Bitcoin was, however, the most innovative out of the projects. NEO, a public blockchain that raised 30 million yuan (US$4.71 million) through an ICO last year, scored highest in terms of its application potential, according to a post on a media site owned by the centre. The research institute comes under the supervision of China’s Ministry of Industry and Information Technology.
“Blockchains are highly diverse in what they are trying to accomplish, and many try to quite creatively distinguish themselves from each other. Even relatively objective metrics like transaction throughput, count or market capitalisation are relatively meaningless to seasoned observers,” said Leonhard Weese, president of the Bitcoin Association of Hong Kong.
“So it is very difficult to follow the ministry’s reasoning and quantification of a far more complicated criteria, like ‘innovation’ or ‘application’,” said Weese.
He said comparing the rankings of blockchain projects was like pitting social-media networks such as Twitter and LinkedIn against each other on the basis of their innovation and application. “It just makes no sense,” said Weese.
Blockchain, the technology that underpins bitcoin, is a digital data structure that is most recognised for verifying and recording transactions using a network of computers rather than a centralised authority.

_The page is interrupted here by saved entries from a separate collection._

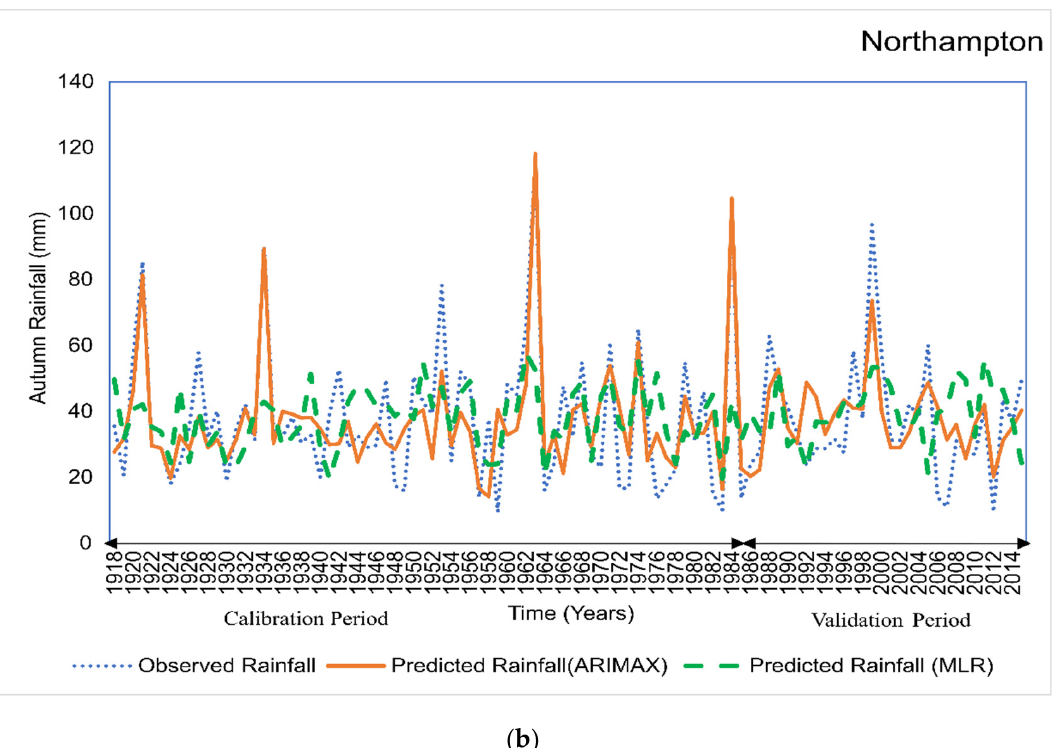
Figure 7. Prediction performance of the developed models for ( a ) Albany and ( b ) Northampton.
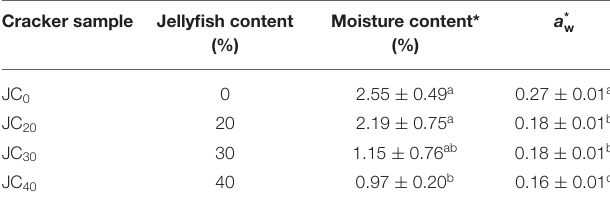
TABLE 2 | Moisture content and water activity of four jellyfish cracker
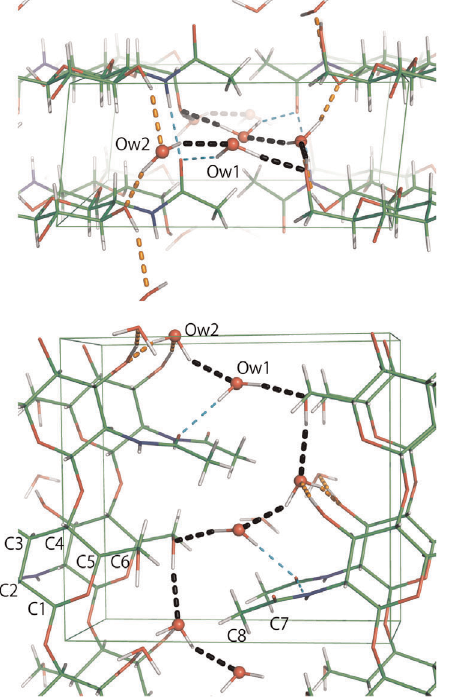
Figure 2. Final structure model and hydrogen bond networks of dihydrate b -chitin. It is seen along the chain direction and ab projection.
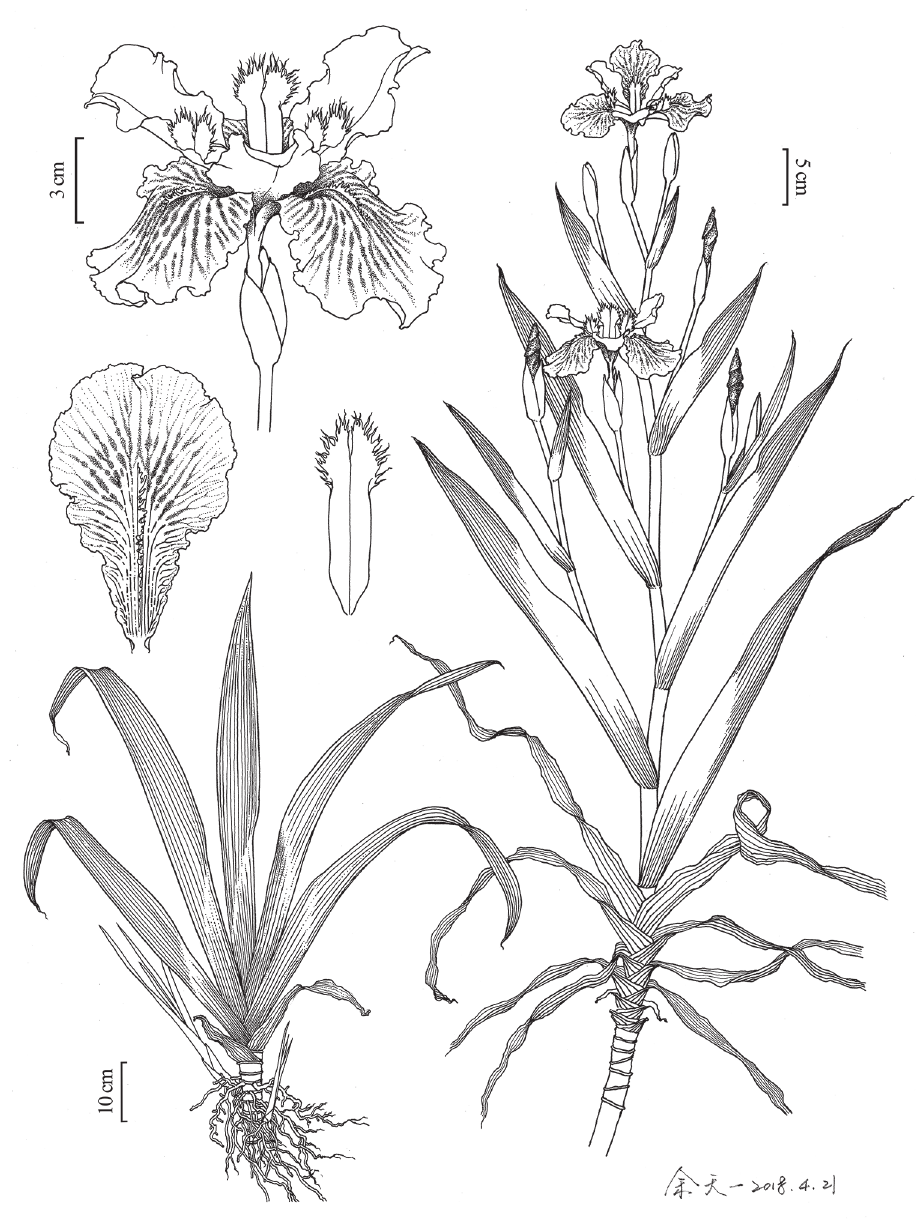
Figure 1. Line drawings of Iris × ampliflora based on photos and the type specimens (Drawn by Tian-Yi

Bitcoin, which was ranked 13th by the CIID, is currently trading at US$8,285, worth less than half of its all time high of US$19,340, reached in December 2017. Ethereum is trading at US$704, down 86 per cent compared with its peak of US$1,312 in January this year.
And while bitcoin is the most traded virtual currency in the world, ethereum has gained popularity following the proliferation of ICOs, a form of crowdsourced fundraising by which companies exchange their newly created cryptocurrencies – called tokens – for payments in an existing currency, which can be cash or, most often, an established cryptocurrency such as ethereum. ICO investors profit when their tokens gain in value at a faster rate than the currency they used to pay for them.

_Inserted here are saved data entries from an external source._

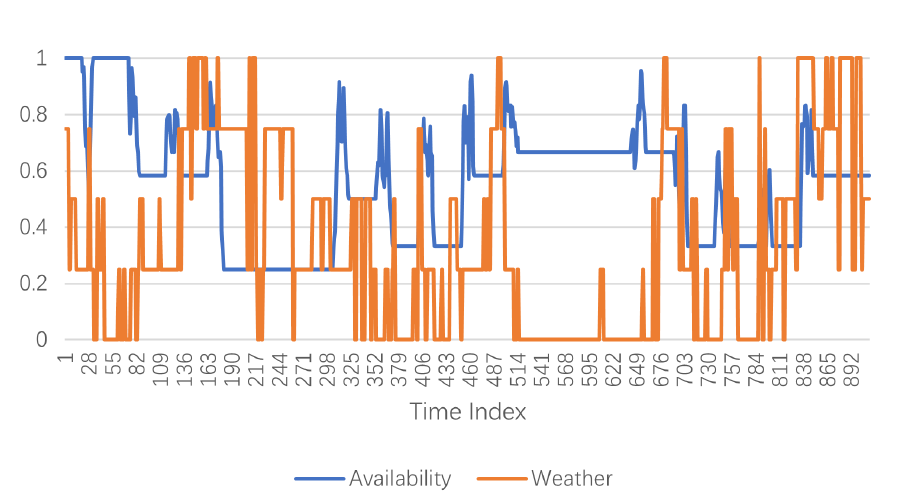
Figure 3. Weather and EV charging station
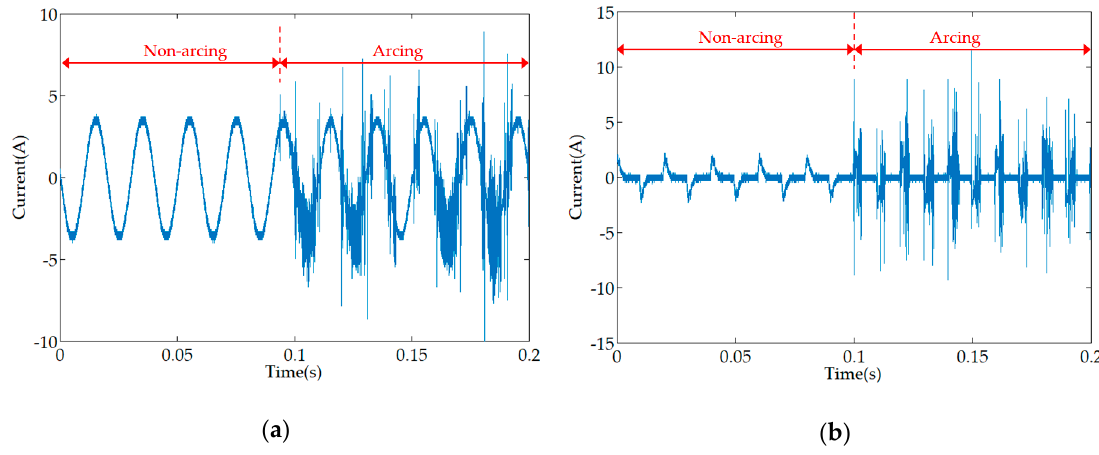
Figure 1. The current waveforms of several loads: ( a ) incandescent lamp; ( b ) energy saving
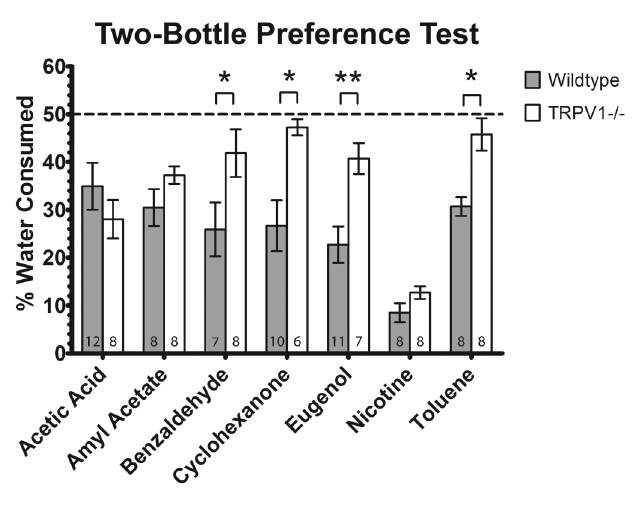
Figure 3. TRPV1 knockout mice show significant deficiencies in the ability to detect benzaldehyde, cyclohexanone, eugenol and toluene. Results are from the two-bottle preference test. Mean ± SEM percentage of water consumed from the irritant-treated tube by wildtype and TRPV1-/- mice. Two-way ANOVA revealed a significant difference among irritants ( P <0.001), genotype ( P <0.001) and interaction between the two factors ( P <0.01). Knockout mice drank significantly more than wildtype mice from bottles treated with benzaldehyde ( P <0.05), cyclohexanone ( P <0.05), eugenol ( P <0.01) and toluene ( P <0.05). The number of mice in each experimental group is indicated at the foot of each bar. *P<0.05, **P<0.01, ***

Globally, the virtual currency market has passed US$700 billion in total value and could hit US$1 trillion by year end, according to industry estimates.
China, once the world’s largest market for bitcoin trading, has been stepping up efforts to contain the growth of its virtual currency market since last year. It has banned ICOs, shut down domestic exchanges and blocked all websites related to cryptocurrency trading and ICOs, including foreign platforms.

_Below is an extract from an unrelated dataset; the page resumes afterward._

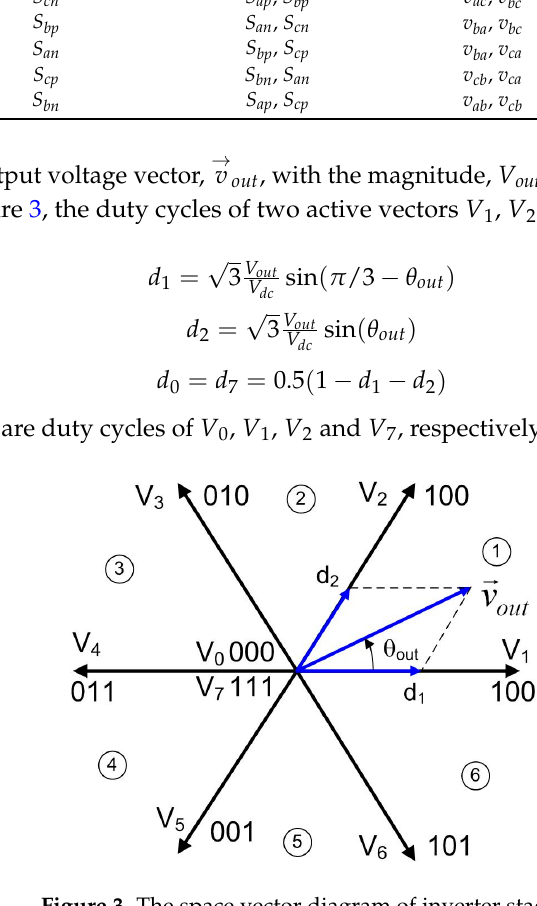
Table 1. The switching states and their DC-link voltages according to the input sector.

The People’s Bank of China, China’s central bank, declared last year that 90 per cent of ICOs that had been launched in mainland China were fraudulent.
The authorities are concerned about corruption, fraud and the possibility of social unrest that could follow any losses from an unregulated financial activity.
But Beijing will have its own national standard for blockchain projects and the guidelines will be ready by the end of 2019, according to a report published by the state-run Economic Information Daily last week. The guidelines will cover the basics, business application and security.
The government-backed research unit has previously outlined five criterion for the ratings: first, the project must have an independent blockchain; second, it is a public chain on which nodes, or computers connected to the network, can be built freely; third, there is an online blockchain browser that displays the contents of individual blocks and transactions; fourth, the source code of the project can be inspected; and lastly, there is a project site and the contact details of the team must be available.
The rankings will be published on a monthly basis, according to the CIID.